Командование части в лице командира, замполита и начфина, до сведения которых случившееся довели уже утром, заняли выжидательную позицию.
— Ждём, когда внучки придут и пожалуются. Должны же они научиться понимать, до какой границы они справятся сами, а где уже нужно применять силу старших. — Сказал Генка.
— Бабушка, мы гулять, — предупредила Аля.
— Интересно, — хмыкнул Генка.
— Что именно? — поинтересовалась я.
— Пока не знаю, вечером расскажу. — Потeр ладони муж.
— А как вы определили, что война идёт? — заинтересовалась я.
— Во-первых, на следующий день, точнее вечер, в казарме артиллерии, начали происходить странные вещи. Кто-то неизвестный, поменял в щитке при входе провода. Там две секции. Одна от входного звонка, а вторая это от учебной тревоги. Чтобы если нужны занятия именно для артиллеристов, не включать общую на всю часть. Так вот, приходят весь вечер к казарме девушки, друзья, солдаты из других рот, звонят в дверь, а им на встречу две роты артиллерии в полном составе по тревоге. — Рассказал Генка.

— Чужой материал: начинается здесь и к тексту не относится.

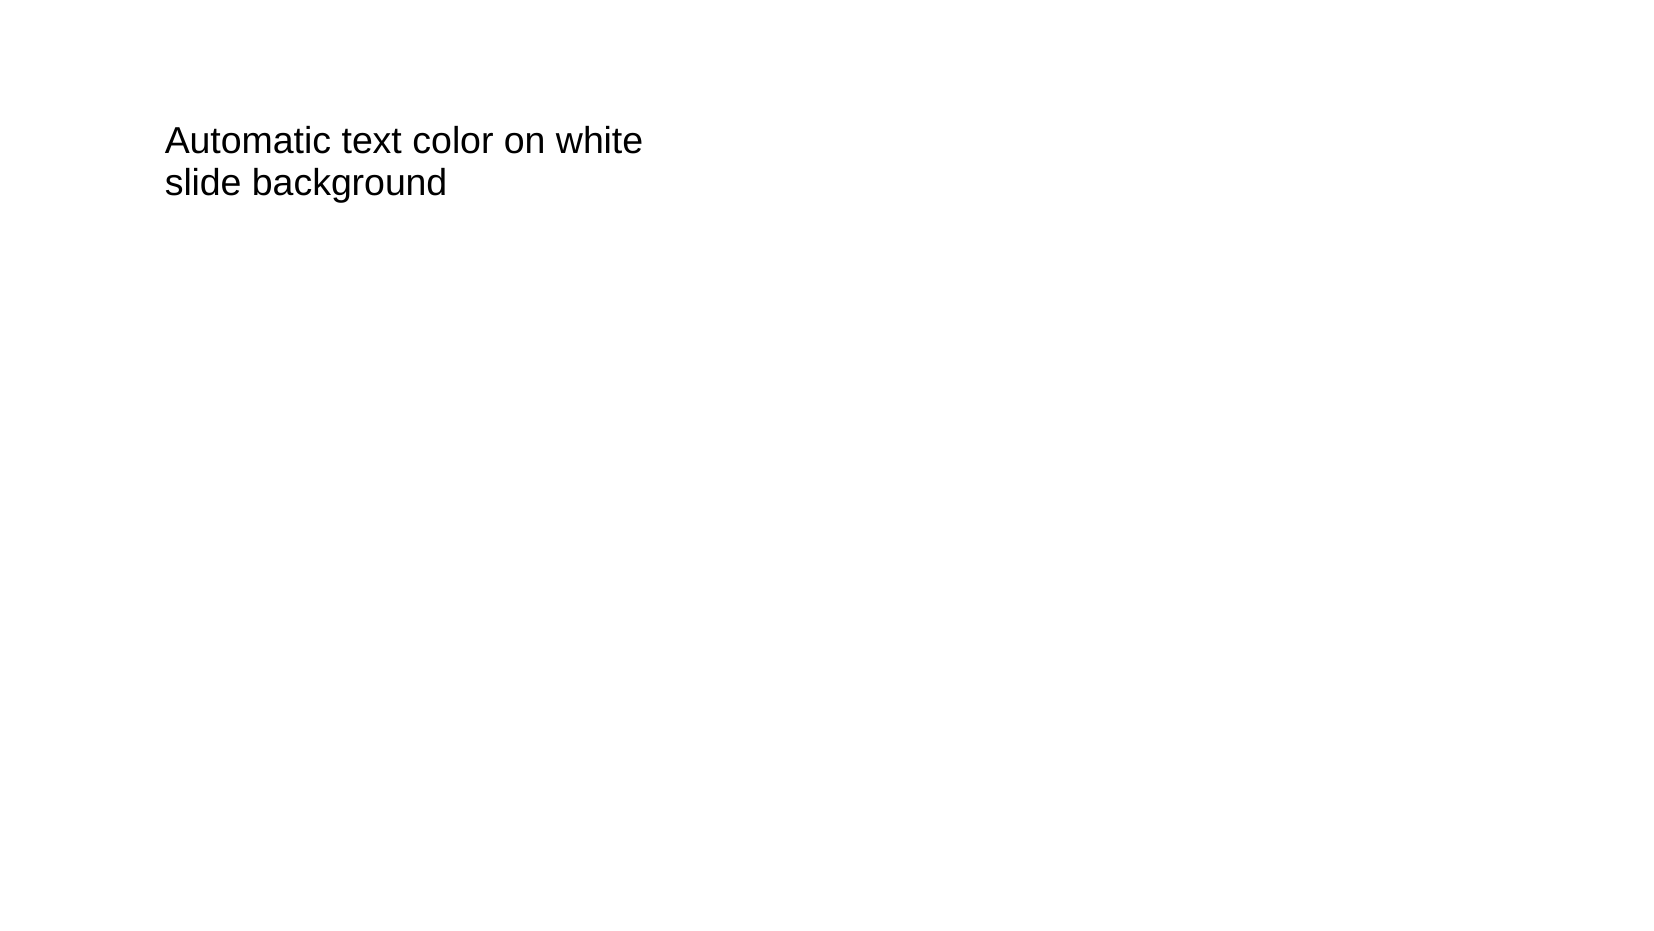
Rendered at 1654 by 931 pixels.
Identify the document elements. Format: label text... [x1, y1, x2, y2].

text_box Automatic text color on white slide background [150, 112, 713, 212]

— Ну не девочки же! Откуда бы им знать… Подожди! Алишер! — вспомнила я.
— Да, сын майора Усманова, который ловит нашим хулиганкам птичек, ёжиков и ужей. А ещё лучший среди тех, кто ходит на станцию юных техников. — Кивнул Генка. — А вчера, Рита вдруг обнаружила, что пропал клей. Такой в тюбиках, который Ольгина сестра нам из Германии присылает. А в казарме у артиллеристов вдруг все дверцы тумбочек приклеились к самим тумбочкам. И берёзовые листья к плитке на крыльце.
— Таак… А почему ты решил, что сегодня что-то будет? — засмеялась я.
— Пятница, вечером солдаты идут в клуб. А ещё, мы вчера у Вайниров обсуждали, что сегодня после обеда, пока у солдат час отдыха, будет общая тревога по части. Знаем об этом мы трое, ну и Аля с Ксаной, которые очень тщательно раскрашивали вчера картинки на кухне Вайниров. — Подмигнул мне Гена.
Наш разговор прервал стук в дверь.
— Дин, — стояла на пороге растерянная Полина. — У тебя нет пары яиц? Решила блины
поставить на вечер, смотрю, яиц нет. А я вроде точно помню, что десяток был.— Я пошёл, — подмигнул мне Гена.
Пересказав наскоро историю Полине, я решила тоже прогуляться до казармы артиллеристов. Полина, естественно забыв про блины, позвала Риту Вайнир, и мы втроём отправились к казарме. Девчонки были тут, как ни в чём ни бывало, сидели на бортиках курилки. Солдаты отдыхали, к вечеру они начистили сапоги, а чтобы в казарме не пахло гуталином, выставили сапоги на бетонную отмостку вдоль стены казармы.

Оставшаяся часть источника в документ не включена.